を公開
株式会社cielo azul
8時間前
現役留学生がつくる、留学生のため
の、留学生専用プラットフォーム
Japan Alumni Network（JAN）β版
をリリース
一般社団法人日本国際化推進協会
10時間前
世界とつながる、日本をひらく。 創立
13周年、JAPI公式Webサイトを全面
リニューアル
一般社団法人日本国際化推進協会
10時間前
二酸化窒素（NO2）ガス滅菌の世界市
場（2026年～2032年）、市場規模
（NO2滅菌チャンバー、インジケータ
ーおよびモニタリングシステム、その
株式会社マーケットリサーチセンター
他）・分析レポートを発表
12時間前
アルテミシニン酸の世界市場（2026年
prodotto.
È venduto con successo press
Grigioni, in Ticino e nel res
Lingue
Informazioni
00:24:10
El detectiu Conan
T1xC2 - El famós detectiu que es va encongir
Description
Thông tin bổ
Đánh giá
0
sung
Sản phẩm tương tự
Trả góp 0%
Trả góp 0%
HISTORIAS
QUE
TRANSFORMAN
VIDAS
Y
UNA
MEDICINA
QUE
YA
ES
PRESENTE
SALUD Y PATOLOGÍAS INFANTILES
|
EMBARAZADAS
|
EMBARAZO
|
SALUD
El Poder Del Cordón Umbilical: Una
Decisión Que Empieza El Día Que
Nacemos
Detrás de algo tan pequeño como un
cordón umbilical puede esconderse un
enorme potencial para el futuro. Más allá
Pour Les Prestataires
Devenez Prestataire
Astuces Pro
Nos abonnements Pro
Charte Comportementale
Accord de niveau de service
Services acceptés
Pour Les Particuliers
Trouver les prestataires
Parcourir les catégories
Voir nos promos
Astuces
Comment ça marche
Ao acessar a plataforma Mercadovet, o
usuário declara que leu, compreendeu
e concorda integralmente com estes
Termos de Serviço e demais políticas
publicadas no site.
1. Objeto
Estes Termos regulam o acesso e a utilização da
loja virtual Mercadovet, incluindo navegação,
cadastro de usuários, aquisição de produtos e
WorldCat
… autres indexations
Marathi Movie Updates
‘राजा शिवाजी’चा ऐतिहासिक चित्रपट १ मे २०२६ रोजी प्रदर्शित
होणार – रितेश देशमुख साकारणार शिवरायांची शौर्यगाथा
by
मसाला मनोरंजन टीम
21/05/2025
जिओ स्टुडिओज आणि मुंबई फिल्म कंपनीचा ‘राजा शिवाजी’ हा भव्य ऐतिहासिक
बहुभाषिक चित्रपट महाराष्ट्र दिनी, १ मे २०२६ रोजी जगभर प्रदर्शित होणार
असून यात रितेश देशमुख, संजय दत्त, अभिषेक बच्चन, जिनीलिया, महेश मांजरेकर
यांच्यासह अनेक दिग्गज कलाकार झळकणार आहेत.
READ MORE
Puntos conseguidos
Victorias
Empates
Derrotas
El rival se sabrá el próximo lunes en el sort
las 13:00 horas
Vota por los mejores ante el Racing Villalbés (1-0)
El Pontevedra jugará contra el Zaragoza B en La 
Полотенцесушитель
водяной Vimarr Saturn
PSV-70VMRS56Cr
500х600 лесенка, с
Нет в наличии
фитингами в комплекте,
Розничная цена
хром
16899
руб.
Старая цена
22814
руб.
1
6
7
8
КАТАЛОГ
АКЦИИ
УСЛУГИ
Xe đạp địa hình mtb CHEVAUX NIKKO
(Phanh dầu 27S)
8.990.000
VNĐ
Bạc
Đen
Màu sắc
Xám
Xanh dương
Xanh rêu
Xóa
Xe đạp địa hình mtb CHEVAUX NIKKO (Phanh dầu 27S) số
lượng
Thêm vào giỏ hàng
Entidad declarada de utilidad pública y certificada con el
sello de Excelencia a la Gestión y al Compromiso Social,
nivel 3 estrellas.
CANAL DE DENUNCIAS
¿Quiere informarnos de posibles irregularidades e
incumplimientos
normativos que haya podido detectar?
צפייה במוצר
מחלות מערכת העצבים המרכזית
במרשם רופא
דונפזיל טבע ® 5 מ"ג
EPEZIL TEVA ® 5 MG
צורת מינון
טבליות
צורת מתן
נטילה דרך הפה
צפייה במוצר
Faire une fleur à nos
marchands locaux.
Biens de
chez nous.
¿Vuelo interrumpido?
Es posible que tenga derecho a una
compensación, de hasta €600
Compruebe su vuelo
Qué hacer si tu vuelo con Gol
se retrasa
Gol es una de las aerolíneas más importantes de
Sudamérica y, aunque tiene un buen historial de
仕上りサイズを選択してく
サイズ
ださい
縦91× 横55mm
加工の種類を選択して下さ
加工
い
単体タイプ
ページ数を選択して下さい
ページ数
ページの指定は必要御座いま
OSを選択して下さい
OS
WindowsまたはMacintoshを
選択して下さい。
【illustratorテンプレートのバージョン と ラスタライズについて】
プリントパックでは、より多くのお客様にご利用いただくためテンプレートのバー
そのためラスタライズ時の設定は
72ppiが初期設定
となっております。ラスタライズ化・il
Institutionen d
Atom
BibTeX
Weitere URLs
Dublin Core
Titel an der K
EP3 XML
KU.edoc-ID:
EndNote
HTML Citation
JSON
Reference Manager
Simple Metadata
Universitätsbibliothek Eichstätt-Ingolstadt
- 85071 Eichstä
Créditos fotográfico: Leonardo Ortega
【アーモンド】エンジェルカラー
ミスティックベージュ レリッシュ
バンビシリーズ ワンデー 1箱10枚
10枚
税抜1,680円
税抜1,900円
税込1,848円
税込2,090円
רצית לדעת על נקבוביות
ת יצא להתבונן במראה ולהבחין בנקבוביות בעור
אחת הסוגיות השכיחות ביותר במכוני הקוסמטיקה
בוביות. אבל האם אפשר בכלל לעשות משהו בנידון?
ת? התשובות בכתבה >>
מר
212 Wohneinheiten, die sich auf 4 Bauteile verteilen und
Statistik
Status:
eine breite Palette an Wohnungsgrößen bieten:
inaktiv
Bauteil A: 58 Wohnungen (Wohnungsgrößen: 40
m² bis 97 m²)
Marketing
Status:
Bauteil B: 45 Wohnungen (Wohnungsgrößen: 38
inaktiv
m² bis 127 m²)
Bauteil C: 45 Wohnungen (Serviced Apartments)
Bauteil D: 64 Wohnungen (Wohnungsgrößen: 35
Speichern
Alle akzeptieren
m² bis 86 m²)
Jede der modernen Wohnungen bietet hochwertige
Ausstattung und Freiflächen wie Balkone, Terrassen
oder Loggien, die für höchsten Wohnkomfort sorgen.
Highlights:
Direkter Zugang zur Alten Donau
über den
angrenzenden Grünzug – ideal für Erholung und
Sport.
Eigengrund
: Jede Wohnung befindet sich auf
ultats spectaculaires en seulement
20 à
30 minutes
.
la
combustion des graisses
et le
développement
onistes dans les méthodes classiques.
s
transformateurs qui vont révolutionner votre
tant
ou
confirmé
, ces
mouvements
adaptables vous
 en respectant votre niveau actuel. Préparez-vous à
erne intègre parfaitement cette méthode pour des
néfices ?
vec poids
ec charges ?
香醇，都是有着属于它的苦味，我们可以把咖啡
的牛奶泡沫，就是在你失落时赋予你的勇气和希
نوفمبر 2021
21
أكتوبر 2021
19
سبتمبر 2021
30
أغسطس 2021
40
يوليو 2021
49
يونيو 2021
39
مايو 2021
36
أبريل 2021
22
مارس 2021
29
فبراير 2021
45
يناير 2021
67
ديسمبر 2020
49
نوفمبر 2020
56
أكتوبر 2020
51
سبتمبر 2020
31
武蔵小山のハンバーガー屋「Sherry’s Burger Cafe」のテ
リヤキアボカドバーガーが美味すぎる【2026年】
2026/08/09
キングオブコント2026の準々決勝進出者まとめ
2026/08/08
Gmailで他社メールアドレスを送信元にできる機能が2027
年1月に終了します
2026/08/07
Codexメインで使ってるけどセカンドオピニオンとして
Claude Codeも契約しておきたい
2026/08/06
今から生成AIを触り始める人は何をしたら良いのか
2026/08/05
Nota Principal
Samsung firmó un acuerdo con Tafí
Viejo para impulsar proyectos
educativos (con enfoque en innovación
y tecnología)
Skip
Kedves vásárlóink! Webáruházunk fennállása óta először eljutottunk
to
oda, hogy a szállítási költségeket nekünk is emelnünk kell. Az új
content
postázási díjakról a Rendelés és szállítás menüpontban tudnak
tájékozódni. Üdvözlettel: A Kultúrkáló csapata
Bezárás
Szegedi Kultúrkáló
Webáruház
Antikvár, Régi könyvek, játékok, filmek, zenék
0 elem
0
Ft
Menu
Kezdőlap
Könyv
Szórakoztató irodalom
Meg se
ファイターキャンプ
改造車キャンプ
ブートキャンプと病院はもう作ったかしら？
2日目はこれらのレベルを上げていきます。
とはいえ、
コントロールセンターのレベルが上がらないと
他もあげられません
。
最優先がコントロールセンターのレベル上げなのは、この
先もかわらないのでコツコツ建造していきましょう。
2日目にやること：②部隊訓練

※ ※ ※

> **WHAT IS EXPECTED**
Copy the listing from its first line up to and including the line with "Нет в наличии". Keep each line unchanged.

> **WRITTEN ANSWER**
を公開
株式会社cielo azul
8時間前
現役留学生がつくる、留学生のため
の、留学生専用プラットフォーム
Japan Alumni Network（JAN）β版
をリリース
一般社団法人日本国際化推進協会
10時間前
世界とつながる、日本をひらく。 創立
13周年、JAPI公式Webサイトを全面
リニューアル
一般社団法人日本国際化推進協会
10時間前
二酸化窒素（NO2）ガス滅菌の世界市
場（2026年～2032年）、市場規模
（NO2滅菌チャンバー、インジケータ
ーおよびモニタリングシステム、その
株式会社マーケットリサーチセンター
他）・分析レポートを発表
12時間前
アルテミシニン酸の世界市場（2026年
prodotto.
È venduto con successo press
Grigioni, in Ticino e nel res
Lingue
Informazioni
00:24:10
El detectiu Conan
T1xC2 - El famós detectiu que es va encongir
Description
Thông tin bổ
Đánh giá
0
sung
Sản phẩm tương tự
Trả góp 0%
Trả góp 0%
HISTORIAS
QUE
TRANSFORMAN
VIDAS
Y
UNA
MEDICINA
QUE
YA
ES
PRESENTE
SALUD Y PATOLOGÍAS INFANTILES
|
EMBARAZADAS
|
EMBARAZO
|
SALUD
El Poder Del Cordón Umbilical: Una
Decisión Que Empieza El Día Que
Nacemos
Detrás de algo tan pequeño como un
cordón umbilical puede esconderse un
enorme potencial para el futuro. Más allá
Pour Les Prestataires
Devenez Prestataire
Astuces Pro
Nos abonnements Pro
Charte Comportementale
Accord de niveau de service
Services acceptés
Pour Les Particuliers
Trouver les prestataires
Parcourir les catégories
Voir nos promos
Astuces
Comment ça marche
Ao acessar a plataforma Mercadovet, o
usuário declara que leu, compreendeu
e concorda integralmente com estes
Termos de Serviço e demais políticas
publicadas no site.
1. Objeto
Estes Termos regulam o acesso e a utilização da
loja virtual Mercadovet, incluindo navegação,
cadastro de usuários, aquisição de produtos e
WorldCat
… autres indexations
Marathi Movie Updates
‘राजा शिवाजी’चा ऐतिहासिक चित्रपट १ मे २०२६ रोजी प्रदर्शित
होणार – रितेश देशमुख साकारणार शिवरायांची शौर्यगाथा
by
मसाला मनोरंजन टीम
21/05/2025
जिओ स्टुडिओज आणि मुंबई फिल्म कंपनीचा ‘राजा शिवाजी’ हा भव्य ऐतिहासिक
बहुभाषिक चित्रपट महाराष्ट्र दिनी, १ मे २०२६ रोजी जगभर प्रदर्शित होणार
असून यात रितेश देशमुख, संजय दत्त, अभिषेक बच्चन, जिनीलिया, महेश मांजरेकर
यांच्यासह अनेक दिग्गज कलाकार झळकणार आहेत.
READ MORE
Puntos conseguidos
Victorias
Empates
Derrotas
El rival se sabrá el próximo lunes en el sort
las 13:00 horas
Vota por los mejores ante el Racing Villalbés (1-0)
El Pontevedra jugará contra el Zaragoza B en La 
Полотенцесушитель
водяной Vimarr Saturn
PSV-70VMRS56Cr
500х600 лесенка, с
Нет в наличии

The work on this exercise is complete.